KEY POINTS:
While the nation obsesses over the trade deal with China, the parliamentary finance and expenditure select committee is hearing 200-plus submissions on the Climate Change (Emissions Trading and Renewable References) Bill.
The committee will be in Auckland next week, so it is a good time to remind ourselves that the bill is not only unnecessary but would quickly void any benefits due from from our China trade.
For, as the 2008 International Conference on Climate Change held in New York City last month announced in its conference theme: "Nature, not human activity, rules the climate."
The conference was attended by 500 scientists and researchers in climate and related fields, economists, policy-makers and business leaders, and included three New Zealanders - Dr Vincent Gray, of Wellington, and Owen McShane, of Kaiwaka, both of whom were speakers; and Auckland's Terry Dunleavy, founding chairman of the International Climate Science Coalition (ICSC).
In its Manhattan Declaration on Climate Change, issued after the meeting, the conference declared: " 'Global warming' is not a global crisis."
The declaration was written by Mr Dunleavy, assisted by Tom Harris, of Canada, newly appointed executive director of the ICSC, and Viscount Christopher Monckton, a retired British international business consultant, policy adviser, writer and inventor.
The declaration affirms that scientific questions should be evaluated solely by scientific methods and avers that the global climate has always changed and always will, independent of the actions of humans, and that carbon dioxide is not a pollutant but a necessity for all life.
It says it recognises that the causes and extent of recently-observed climatic change are the subject of intense debates in the climate science community and that assertions of a supposed "consensus" among climate experts are false.
It affirms that attempts by governments to legislate costly regulations on industry and individual citizens to encourage CO2 emission reduction will slow development while having no appreciable impact on the future direction of global climate change.
Such policies, it says, will markedly diminish future prosperity and so reduce the ability of societies to adapt to inevitable climate change, thereby increasing, not decreasing, human suffering.
And, it notes, warmer weather is generally less harmful to life on Earth than colder.
It declares that plans to restrict human-produced CO2 emissions are a dangerous misallocation of intellectual capital and of resources that should be dedicated to solving humanity's real and serious problems.
"There is no convincing evidence that CO2 emissions from modern industrial activity has in the past, is now, or will in the future cause catastrophic climate change," the declaration says.
"Adaptation [to climate change] as needed is [much] more cost-effective than any attempted mitigation, and a focus on such mitigation will divert the attention and resources of governments away from [the] real problems of their peoples."
The declaration recommends that "world leaders reject the views expressed by the United Nations Intergovernmental Panel on Climate Change, as well as popular, but misguided works such as [Al Gore's discredited movie] An Inconvenient Truth".
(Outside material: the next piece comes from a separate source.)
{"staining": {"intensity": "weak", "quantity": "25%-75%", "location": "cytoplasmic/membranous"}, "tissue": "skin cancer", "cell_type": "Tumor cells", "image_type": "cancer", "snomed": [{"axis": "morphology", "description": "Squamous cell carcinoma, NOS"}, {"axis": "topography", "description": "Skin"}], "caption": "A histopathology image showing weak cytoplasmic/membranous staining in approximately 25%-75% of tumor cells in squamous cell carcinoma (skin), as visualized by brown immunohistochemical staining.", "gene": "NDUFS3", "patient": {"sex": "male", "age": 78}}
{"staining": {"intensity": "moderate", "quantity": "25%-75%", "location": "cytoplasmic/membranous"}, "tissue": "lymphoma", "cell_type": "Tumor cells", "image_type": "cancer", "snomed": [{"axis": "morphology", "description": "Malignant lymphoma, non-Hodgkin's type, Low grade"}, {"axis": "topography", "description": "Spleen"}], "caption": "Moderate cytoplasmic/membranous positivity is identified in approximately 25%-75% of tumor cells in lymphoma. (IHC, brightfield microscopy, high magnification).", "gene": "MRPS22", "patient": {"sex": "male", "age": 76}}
And, it concludes, all taxes, regulations and other interventions intended to reduce emissions of CO2 should be abandoned forthwith.
The declaration has received more than 400 signatures so far from scientists and other experts from around the world, and more are signing each day.
Now why this forthright declaration did not receive prominent coverage in the press anywhere in New Zealand, including this newspaper's vaunted Green Pages, I have no idea. It was, after all, a Kiwi initiative.
It seems that so-called global warming has created an international hysteria, encouraged by scientists and politicians who are talking through their pockets, and that no amount of common sense will divert the doom-sayers from their misguided and deeply dangerous path.
You would think that in pragmatic New Zealand at least, the Manhattan Declaration, and others like it, would be greeted with great relief and joy.
Except that our politicians, who seriously miscalculated the cost of Kyoto Protocol carbon credits, are scrabbling to dig themselves out of the cowshit.
Meanwhile, we will continue to export to China (and elsewhere) lots of our coal and oil. Our vast reserves of coal alone would keep us warm and dry and powered up for thousands of years.
But we can't use them because we signed, without thinking it through, the ridiculous Kyoto Protocol.